A simmering fight over a Georgia Senate seat has split the state’s Republican Party and now threatens to boil over, to the Democrats’ advantage.

“The battle pits 53-year-old Rep. Doug Collins, a four-term conservative congressman and staunch defender of President Trump, against Sen. Kelly Loeffler, 49, a business executive with no political experience who has tens of millions of dollars of personal funds to spend on a campaign,” reports the Wall Street Journal.

Loeffler was appointed to replace GOP Sen. Johnny Isakson, who resigned for health reasons.

But under Georgia law, such appointments are only temporary and candidates to fill out Isakson’s full term must run in the next general election on Nov. 3.

It will be a wide-open contest with both Republican and Democratic candidates seeking Loeffler’s seat.
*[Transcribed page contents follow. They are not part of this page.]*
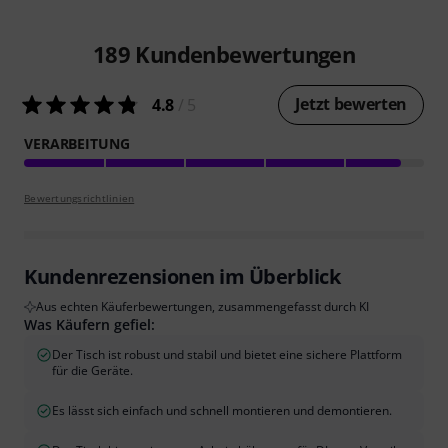
189
Kundenbewertungen
Jetzt bewerten
4.8
/ 5
VERARBEITUNG
Bewertungsrichtlinien
Kundenrezensionen im Überblick
Aus echten Käuferbewertungen, zusammengefasst durch KI
Was Käufern gefiel:
Der Tisch ist robust und stabil und bietet eine sichere Plattform
für die Geräte.
Es lässt sich einfach und schnell montieren und demontieren.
The winner must receive at least 50% of the vote; if no one does, the top two finishers — regardless of party — will face a runoff in January.
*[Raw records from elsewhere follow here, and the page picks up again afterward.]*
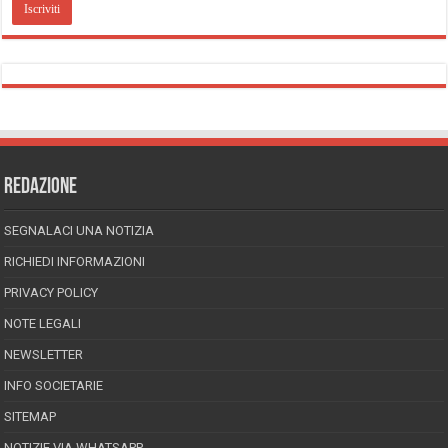
REDAZIONE
SEGNALACI UNA NOTIZIA
RICHIEDI INFORMAZIONI
PRIVACY POLICY
NOTE LEGALI
NEWSLETTER
INFO SOCIETARIE
SITEMAP
NOTIZIE VIA WHATSAPP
Georgia Republicans worry that a lengthy, divisive intraparty fight will harm GOP chances against a Democratic opponent.

And since that, in turn, could threaten Republicans’ thin majority in the U.S. Senate, the national party has stepped in, on Loeffler’s side.

Late last month, within days after Collins declared he would oppose Loeffler, the National Republican Senatorial Committee (NRSC) pressured campaign vendors hired by Collins to drop him as a client, and at least three did so, the Journal says, citing “two people familiar with the matter.” Campaign vendors are contractors hired by candidates to support their run for office.

According to the Journal, the NRSC went further, warning some of the vendors’ clients (that is, other GOP politicians) to “distance themselves” from Collins if they wanted to work with NRSC again.

“The NRSC’s stance has long been that working for candidates challenging incumbent senators could cost vendors their good standing with the committee, whose mission it is to defend them,” the Journal says.

Both Collins and Loeffler support Trump and he hasn’t endorsed either of them while praising both. But he appears to lean slightly toward Collins, who was a prominent opponent of House Democrats’ successful drive for impeachment.

In any event, the NRSC is going all-out against what it calls Collins’ “emotional, ill-informed decision” to run.

“Doug Collins has united conservatives in opposition to his candidacy and Senator Loeffler has quickly assembled more Republican support in Georgia than Collins ever knew existed,” said NRSC spokesman Jesse Hunt.

Bryan Long, a Georgia Democratic campaign consultant, is positively gleeful over the GOP fight.

“Y’all see who can out-Trump each other,” Long told the Journal. “The Republicans seem to be doing everything they can to help Democrats in this race.”